Stored data entries:
━━━━━━━━
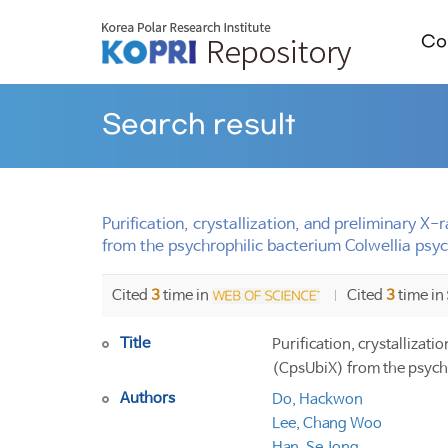
Col
Search result
Purification, crystallization, and preliminary
from the psychrophilic bacterium Colwellia psy
Cited
3
time in
Cited
3
time in
Title
Purification, crystalliza
(CpsUbiX) from the psych
Authors
Do, Hackwon
Lee, Chang Woo
Han, Se Jong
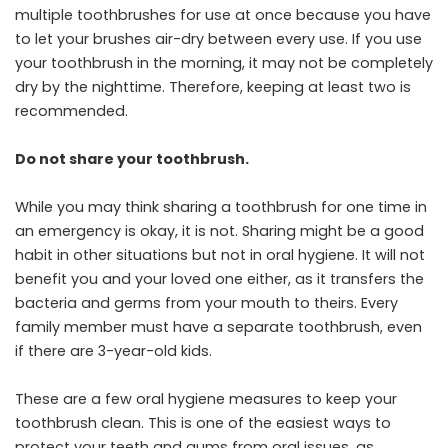
multiple toothbrushes for use at once because you have
to let your brushes air-dry between every use. If you use
your toothbrush in the morning, it may not be completely
dry by the nighttime. Therefore, keeping at least two is
recommended.
Do not share your toothbrush.
While you may think sharing a toothbrush for one time in
an emergency is okay, it is not. Sharing might be a good
habit in other situations but not in oral hygiene. It will not
benefit you and your loved one either, as it transfers the
bacteria and germs from your mouth to theirs. Every
family member must have a separate toothbrush, even
if there are 3-year-old kids.
These are a few oral hygiene measures to keep your
toothbrush clean. This is one of the easiest ways to
protect your teeth and gums from oral issues, as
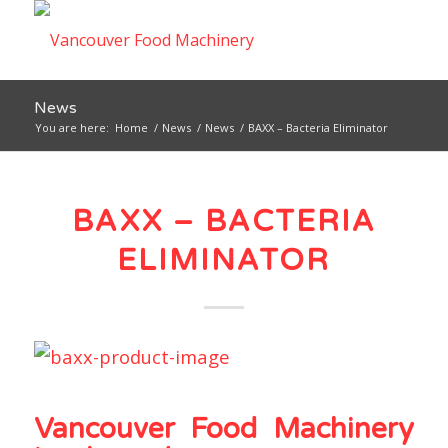
News
You are here:
Home
/
News
/
News
/
BAXX – Bacteria Eliminator
BAXX – BACTERIA
ELIMINATOR
Vancouver Food Machinery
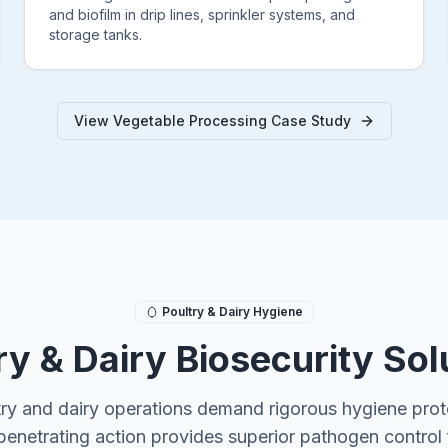
and biofilm in drip lines, sprinkler systems, and
storage tanks.
View Vegetable Processing Case Study
Poultry & Dairy Hygiene
ry & Dairy Biosecurity Sol
try and dairy operations demand rigorous hygiene prot
penetrating action provides superior pathogen control 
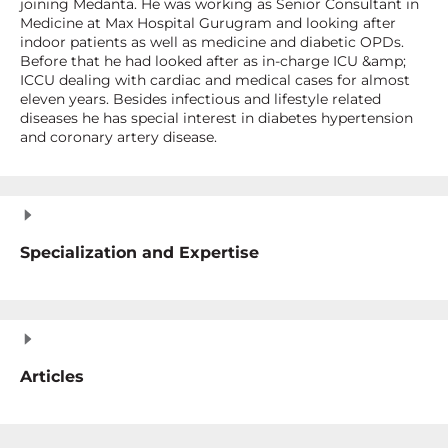
joining Medanta. He was working as Senior Consultant in
Medicine at Max Hospital Gurugram and looking after
indoor patients as well as medicine and diabetic OPDs.
Before that he had looked after as in-charge ICU &amp;
ICCU dealing with cardiac and medical cases for almost
eleven years. Besides infectious and lifestyle related
diseases he has special interest in diabetes hypertension
and coronary artery disease.
Specialization and Expertise
Articles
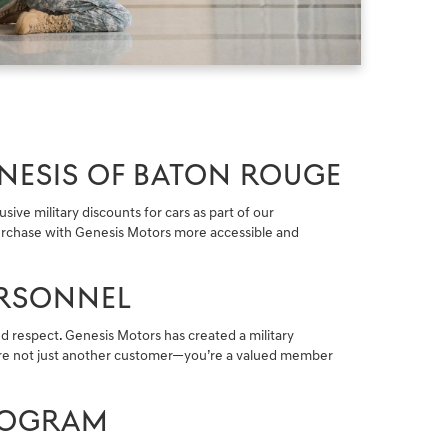
NESIS OF BATON ROUGE
ive military discounts for cars as part of our
 purchase with Genesis Motors more accessible and
ERSONNEL
d respect. Genesis Motors has created a military
u’re not just another customer—you’re a valued member
PROGRAM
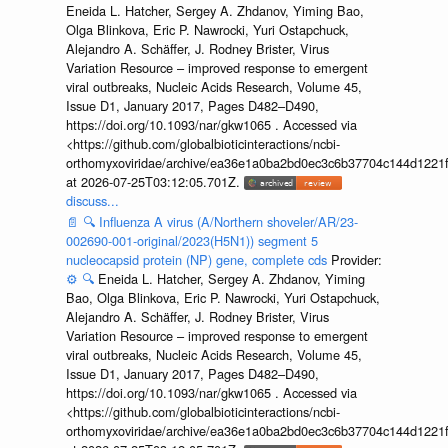
Eneida L. Hatcher, Sergey A. Zhdanov, Yiming Bao,
Olga Blinkova, Eric P. Nawrocki, Yuri Ostapchuck,
Alejandro A. Schäffer, J. Rodney Brister, Virus
Variation Resource – improved response to emergent
viral outbreaks, Nucleic Acids Research, Volume 45,
Issue D1, January 2017, Pages D482–D490,
https://doi.org/10.1093/nar/gkw1065 . Accessed via
<https://github.com/globalbioticinteractions/ncbi-
orthomyxoviridae/archive/ea36e1a0ba2bd0ec3c6b37704c144d1221f
at 2026-07-25T03:12:05.701Z.
discuss...
📄
🔍
Influenza A virus (A/Northern shoveler/AR/23-
002690-001-original/2023(H5N1)) segment 5
nucleocapsid protein (NP) gene, complete cds
Provider:
⚙️
🔍
Eneida L. Hatcher, Sergey A. Zhdanov, Yiming
Bao, Olga Blinkova, Eric P. Nawrocki, Yuri Ostapchuck,
Alejandro A. Schäffer, J. Rodney Brister, Virus
Variation Resource – improved response to emergent
viral outbreaks, Nucleic Acids Research, Volume 45,
Issue D1, January 2017, Pages D482–D490,
https://doi.org/10.1093/nar/gkw1065 . Accessed via
<https://github.com/globalbioticinteractions/ncbi-
orthomyxoviridae/archive/ea36e1a0ba2bd0ec3c6b37704c144d1221f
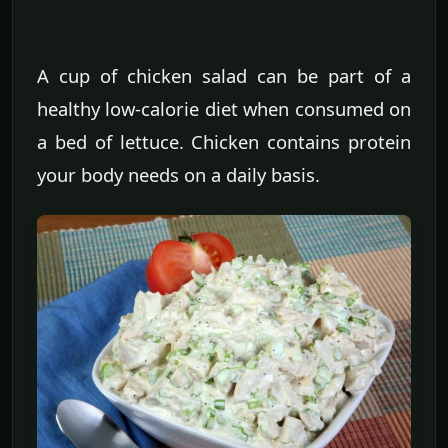
A cup of chicken salad can be part of a
healthy low-calorie diet when consumed on
a bed of lettuce. Chicken contains protein
your body needs on a daily basis.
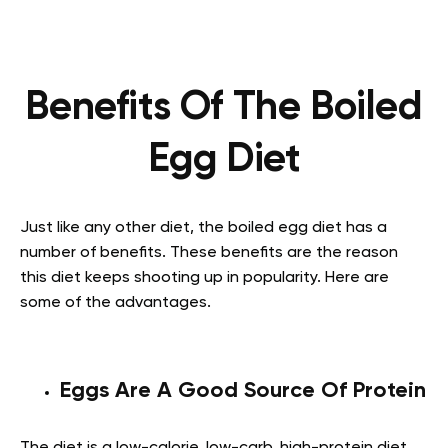
Benefits Of The Boiled
Egg Diet
Just like any other diet, the boiled egg diet has a
number of benefits. These benefits are the reason
this diet keeps shooting up in popularity. Here are
some of the advantages.
Eggs Are A Good Source Of Protein
The diet is a low-calorie, low-carb, high-protein diet.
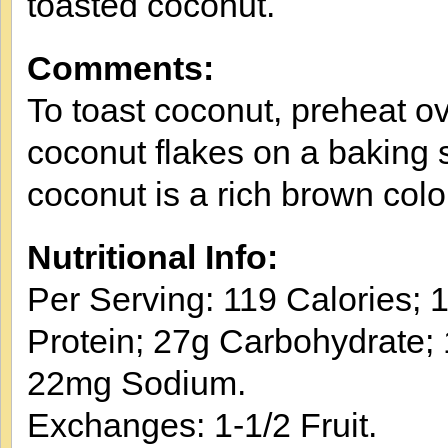
toasted coconut.
Comments:
To toast coconut, preheat o
coconut flakes on a baking s
coconut is a rich brown colo
Nutritional Info:
Per Serving: 119 Calories; 1
Protein; 27g Carbohydrate; 1
22mg Sodium.
Exchanges: 1-1/2 Fruit.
━━━━━━━━
ABOUT THIS TASK :: Word for word, repeat all of the entries above, leaving out the pictures.

ANSWER SPACE ::
Col
Search result
Purification, crystallization, and preliminary
from the psychrophilic bacterium Colwellia psy
Cited
3
time in
Cited
3
time in
Title
Purification, crystalliza
(CpsUbiX) from the psych
Authors
Do, Hackwon
Lee, Chang Woo
Han, Se Jong
multiple toothbrushes for use at once because you have
to let your brushes air-dry between every use. If you use
your toothbrush in the morning, it may not be completely
dry by the nighttime. Therefore, keeping at least two is
recommended.
Do not share your toothbrush.
While you may think sharing a toothbrush for one time in
an emergency is okay, it is not. Sharing might be a good
habit in other situations but not in oral hygiene. It will not
benefit you and your loved one either, as it transfers the
bacteria and germs from your mouth to theirs. Every
family member must have a separate toothbrush, even
if there are 3-year-old kids.
These are a few oral hygiene measures to keep your
toothbrush clean. This is one of the easiest ways to
protect your teeth and gums from oral issues, as
News
You are here:
Home
/
News
/
News
/
BAXX – Bacteria Eliminator
BAXX – BACTERIA
ELIMINATOR
Vancouver Food Machinery
and biofilm in drip lines, sprinkler systems, and
storage tanks.
View Vegetable Processing Case Study
Poultry & Dairy Hygiene
ry & Dairy Biosecurity Sol
try and dairy operations demand rigorous hygiene prot
penetrating action provides superior pathogen control 
joining Medanta. He was working as Senior Consultant in
Medicine at Max Hospital Gurugram and looking after
indoor patients as well as medicine and diabetic OPDs.
Before that he had looked after as in-charge ICU &amp;
ICCU dealing with cardiac and medical cases for almost
eleven years. Besides infectious and lifestyle related
diseases he has special interest in diabetes hypertension
and coronary artery disease.
Specialization and Expertise
Articles
NESIS OF BATON ROUGE
ive military discounts for cars as part of our
 purchase with Genesis Motors more accessible and
ERSONNEL
d respect. Genesis Motors has created a military
u’re not just another customer—you’re a valued member
PROGRAM
Eneida L. Hatcher, Sergey A. Zhdanov, Yiming Bao,
Olga Blinkova, Eric P. Nawrocki, Yuri Ostapchuck,
Alejandro A. Schäffer, J. Rodney Brister, Virus
Variation Resource – improved response to emergent
viral outbreaks, Nucleic Acids Research, Volume 45,
Issue D1, January 2017, Pages D482–D490,
https://doi.org/10.1093/nar/gkw1065 . Accessed via
<https://github.com/globalbioticinteractions/ncbi-
orthomyxoviridae/archive/ea36e1a0ba2bd0ec3c6b37704c144d1221f
at 2026-07-25T03:12:05.701Z.
discuss...
📄
🔍
Influenza A virus (A/Northern shoveler/AR/23-
002690-001-original/2023(H5N1)) segment 5
nucleocapsid protein (NP) gene, complete cds
Provider:
⚙️
🔍
Eneida L. Hatcher, Sergey A. Zhdanov, Yiming
Bao, Olga Blinkova, Eric P. Nawrocki, Yuri Ostapchuck,
Alejandro A. Schäffer, J. Rodney Brister, Virus
Variation Resource – improved response to emergent
viral outbreaks, Nucleic Acids Research, Volume 45,
Issue D1, January 2017, Pages D482–D490,
https://doi.org/10.1093/nar/gkw1065 . Accessed via
<https://github.com/globalbioticinteractions/ncbi-
orthomyxoviridae/archive/ea36e1a0ba2bd0ec3c6b37704c144d1221f
A cup of chicken salad can be part of a
healthy low-calorie diet when consumed on
a bed of lettuce. Chicken contains protein
your body needs on a daily basis.
Benefits Of The Boiled
Egg Diet
Just like any other diet, the boiled egg diet has a
number of benefits. These benefits are the reason
this diet keeps shooting up in popularity. Here are
some of the advantages.
Eggs Are A Good Source Of Protein
The diet is a low-calorie, low-carb, high-protein diet.
toasted coconut.
Comments:
To toast coconut, preheat o
coconut flakes on a baking s
coconut is a rich brown colo
Nutritional Info:
Per Serving: 119 Calories; 1
Protein; 27g Carbohydrate; 1
22mg Sodium.
Exchanges: 1-1/2 Fruit.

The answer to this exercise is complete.